紹介されたリンクをタップして表示されたMVはアニメーション仕立てになっていた。そしてそれは少し懐かしい時代のスタイルのアニメといった感じで全体的にレトロでありながらポップで音楽ともマッチしている。キーボードの音が曲を際立たせていて、これまでに聴いた事の無いような不思議なリズム感で曲は展開してゆき、なんとなく洋楽の雰囲気もある。ハンナもその音楽にところどころ反応して、心地よさそうな表情で耳を立てている。




『コード進行』について語るなら全体的にふわっとしている感じがあって、ボーカルも中性的な歌声なのでまるで夢の中にいるような気分になる。陸さんの言った『懐かしさ』は子供の頃に感じた何かを取り戻すような感覚なのかもしれない。





「とっても優しい気持ちになれる」





自然とそんな言葉が出てきた。陸さんがこの曲を聴いてあの絵のインスピレーションが浮かんだという理由もよく分かる。と、そこでわたしはハンナがうとうとしている様子を映した写真の編集を再開する。その時選んだ色合いは懐かしさを感じるようなもので、そこに「Sound」という先程の曲のリンクを張ってこんな文章を載せる。

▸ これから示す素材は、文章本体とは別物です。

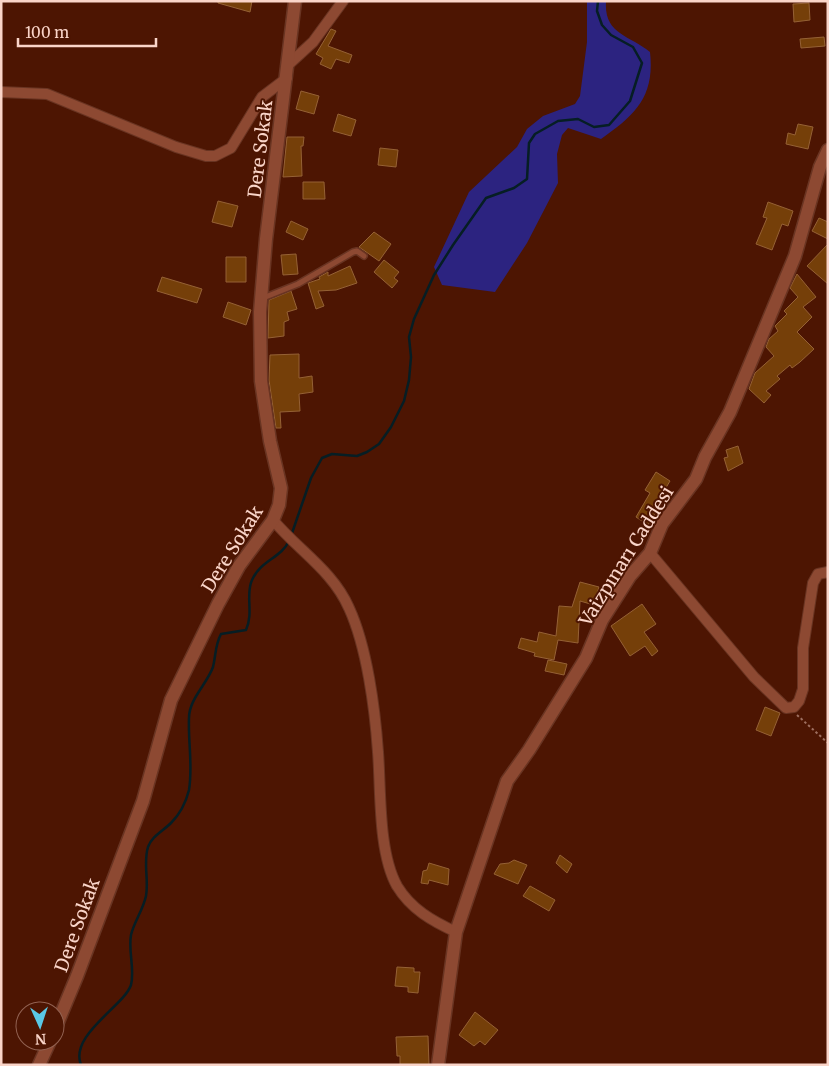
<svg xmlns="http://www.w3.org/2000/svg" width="829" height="1066" viewBox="0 0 829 1066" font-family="Merriweather,serif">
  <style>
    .green { fill: #2c2380 }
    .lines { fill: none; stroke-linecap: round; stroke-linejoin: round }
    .stream { stroke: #061e24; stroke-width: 2.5 }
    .building { fill: #753f09; stroke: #956135 }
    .service-casing { stroke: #693422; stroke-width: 8 }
    .minor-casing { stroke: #693422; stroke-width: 12 }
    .tertiary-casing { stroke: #693422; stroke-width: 15 }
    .path { stroke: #9d6e5f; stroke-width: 2; stroke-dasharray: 2.5 2.5; stroke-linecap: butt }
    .service { stroke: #8d4932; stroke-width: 5 }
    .minor { stroke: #8d4932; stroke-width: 10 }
    .tertiary { stroke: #8d4932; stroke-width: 12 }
    .labels { text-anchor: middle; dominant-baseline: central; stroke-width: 4; stroke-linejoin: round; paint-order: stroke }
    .street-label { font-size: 18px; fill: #fad5c9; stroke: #4d1502 }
  </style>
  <rect width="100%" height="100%" fill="#4d1502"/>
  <path class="green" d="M 587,1 L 606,2 C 604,34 629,35 650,52 C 655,97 635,115 601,139 L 568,128 L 562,135 L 557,154 L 558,183 L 527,243 L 495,292 L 442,285 L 434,267 L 469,192 L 517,147 L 527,129 L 543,116 L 575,104 L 580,96 L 587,42 Z"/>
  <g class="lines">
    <path class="stream" d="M 291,536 L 311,478 L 322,458 L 332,454 L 357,456 L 367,452 L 379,444 L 391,427 L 404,401 L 409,380 L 411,357 L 409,337 L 414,319 L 434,275 L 453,245 L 486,198 L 514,188 L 527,179 L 529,143 L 535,134 L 558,121 L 578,119 L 594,127 L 609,125 L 630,101 L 642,63 L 633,47 L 611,35 L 602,25 L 597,11 L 598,1
      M 81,1065 C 69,1035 124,1006 131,985 C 135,969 128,951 131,935 C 134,922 143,910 146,896 C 149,880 143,863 148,847 C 152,836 163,831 171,823 C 180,814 186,802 189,790 C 193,766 188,742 189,718 C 189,699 207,684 213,667 C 216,655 215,645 221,634 L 246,630 C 254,612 245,595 252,580 C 260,561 281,558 289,541"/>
  </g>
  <path class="building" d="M 218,1 L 252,1 L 250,12 L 218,3 Z
    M 809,3 L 810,20 L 794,22 L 793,4 Z
    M 331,29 L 336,31 L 328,46 L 352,55 L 349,63 L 336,59 L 331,69 L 320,64 L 323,58 L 316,54 Z
    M 824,37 L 825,46 L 801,48 L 800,39 Z
    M 301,91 L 319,96 L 314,114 L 296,109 Z
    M 338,114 L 356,120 L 351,136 L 333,131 Z
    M 798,124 L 813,127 L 808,149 L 786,144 L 788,133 L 795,135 Z
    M 287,137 L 304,137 L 303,146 L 301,146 L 302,176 L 283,177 Z
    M 380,148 L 398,150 L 396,167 L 378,165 Z
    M 303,182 L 324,182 L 325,199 L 303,199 Z
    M 218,201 L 238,206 L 232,227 L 212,222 Z
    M 768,202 L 793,211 L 788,226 L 782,224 L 772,250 L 756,244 L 767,218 L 763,217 Z
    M 819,218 L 828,222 L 828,239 L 812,231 Z
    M 291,221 L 308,229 L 303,240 L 286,232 Z
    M 374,232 L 391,244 L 379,261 L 359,247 Z
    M 828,244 L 828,284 L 807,266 Z
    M 296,254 L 298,274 L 283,275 L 281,255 Z
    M 226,257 L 246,257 L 246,282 L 226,282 Z
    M 384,260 L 399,272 L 394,278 L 398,281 L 392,288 L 374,272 Z
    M 350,266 L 357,283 L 336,290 L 318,291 L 324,306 L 316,309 L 308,283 L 320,279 L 319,277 L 328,272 L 328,276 Z
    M 797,274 L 816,297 L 803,307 L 812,317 L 797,332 L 814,349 L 800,362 L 792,368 L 790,365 L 777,376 L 780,379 L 766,391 L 771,395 L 764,403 L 749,389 L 755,373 L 774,356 L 766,347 L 769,339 L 778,331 L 775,326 L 787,314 L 784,311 L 798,297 L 790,288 Z
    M 162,277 L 202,289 L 197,303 L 157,291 Z
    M 291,291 L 297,309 L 287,312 L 289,320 L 284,322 L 284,336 L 268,338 L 269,300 Z
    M 228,302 L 251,310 L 246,325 L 223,317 Z
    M 299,354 L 299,378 L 312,376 L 313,392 L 299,394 L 300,411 L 280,412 L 281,428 L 276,428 L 269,380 L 270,355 Z
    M 738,446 L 743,463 L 728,471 L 724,458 L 728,457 L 726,450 Z
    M 656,472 L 670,481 L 655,506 L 658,508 L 648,525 L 636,517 L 650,493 L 645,490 Z
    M 580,582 L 599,587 L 594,605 L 580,601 L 578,643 L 558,640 L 554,660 L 534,656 L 535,653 L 518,648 L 521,638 L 537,642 L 539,632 L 556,636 L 559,606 L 572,607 Z
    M 642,604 L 656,624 L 644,632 L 658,651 L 652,656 L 645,646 L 630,656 L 611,626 Z
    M 548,660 L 567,664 L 564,675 L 545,671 Z
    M 765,707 L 780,713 L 771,736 L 756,730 Z
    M 560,855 L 572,864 L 567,873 L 556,863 Z
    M 514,860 L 527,865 L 518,884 L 494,874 L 500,864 L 509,863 Z
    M 429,863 L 449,869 L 448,885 L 429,880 L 428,884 L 421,883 L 423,871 L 427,870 Z
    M 530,886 L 555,900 L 549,911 L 523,896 Z
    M 397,967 L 414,968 L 414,972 L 420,972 L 418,993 L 408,992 L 408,987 L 395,986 Z
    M 475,1012 L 498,1030 L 485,1045 L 480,1041 L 474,1046 L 459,1035 Z
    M 428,1036 L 429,1065 L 400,1065 L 400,1056 L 397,1056 L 396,1037 Z"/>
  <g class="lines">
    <defs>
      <path id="service" d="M 263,298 L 298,284 L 353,252 L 357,251 L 364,256"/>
      <path id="minor" d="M 289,64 L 313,42 L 343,1
        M 1,92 L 47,94 L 176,147 L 206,156 L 215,156 L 231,148 L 262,97 L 287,78
        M 273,520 C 298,550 333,571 349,608 C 367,647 375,709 378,752 C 381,790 378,852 397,886 C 411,909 432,921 456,932
        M 650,553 L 754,677 L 786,708 L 794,707 L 799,701 L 803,689 L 803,648 L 813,583 L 818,574 L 828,572"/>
      <path id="tertiary" d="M 55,1029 L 77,976 L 143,801 L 171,700 L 218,604 L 239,566 L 273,520 L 279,505 L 281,488 L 270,441 L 261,381 L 260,312 L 266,239 L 295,1
        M 39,1065 L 50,1041
        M 438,1065 L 456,932 L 507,781 L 529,750 L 586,658 L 602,620 L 630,576 L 650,553 L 662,524 L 696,479 L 705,457 L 730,412 L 795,256 L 820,167 L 828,150"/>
    </defs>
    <use href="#service" class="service-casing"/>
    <use href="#minor" class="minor-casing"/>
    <use href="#tertiary" class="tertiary-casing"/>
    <path class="path" d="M 797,715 L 828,743"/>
    <use href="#service" class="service"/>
    <use href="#minor" class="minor"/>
    <use href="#tertiary" class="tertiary"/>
  </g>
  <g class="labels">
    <g class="street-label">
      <text transform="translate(260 149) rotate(-83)">Dere Sokak</text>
      <text transform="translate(232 549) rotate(-58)">Dere Sokak</text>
      <text transform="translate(626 556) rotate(-58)">Vaizpınarı Caddesi</text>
      <text transform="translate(77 925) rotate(-70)">Dere Sokak</text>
    </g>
  </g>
  <rect width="829" height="1066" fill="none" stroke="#fad5c9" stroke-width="5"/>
  <g transform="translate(40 1026) rotate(177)"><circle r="24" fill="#4d1502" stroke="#926252"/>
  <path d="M0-4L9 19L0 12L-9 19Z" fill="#5ac8e6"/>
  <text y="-8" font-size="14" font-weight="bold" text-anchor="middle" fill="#fad5c9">N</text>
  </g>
  <path d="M18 38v8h138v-8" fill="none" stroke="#fad5c9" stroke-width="2.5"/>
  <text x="25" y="38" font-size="15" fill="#fad5c9" stroke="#4d1502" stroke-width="4" paint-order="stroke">100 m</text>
</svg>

『ある人から教えてもらったこの曲を聴いているととっても優しい気持ちになってきます』




陸さんに教えてもらってすぐにこんな投稿をしてしまうのも我ながら苦笑いなのだけれど、陸さんがハンナをモデルに描いてくれたように良いものをなるべく早く広めたくなる気持ちはわたしも同じなのかも知れない。そのままアプリのホーム画面に戻ってフォローしている人の投稿をチェックしていると「akane_stella」さんが少し前に投稿した内容に多数の反応がある事が分かった。そしてその投稿はすこしばかり謎めいていた。




『「i」という虚数の実在性が確認されたのだとしたら、それを扱う操作ができるなら』




意味深な言葉と、コーヒーにミルクが混ざり合う模様の写真。意味を訊ねてみたかったけれど、何故かメッセージを打とうとするその手は止まる。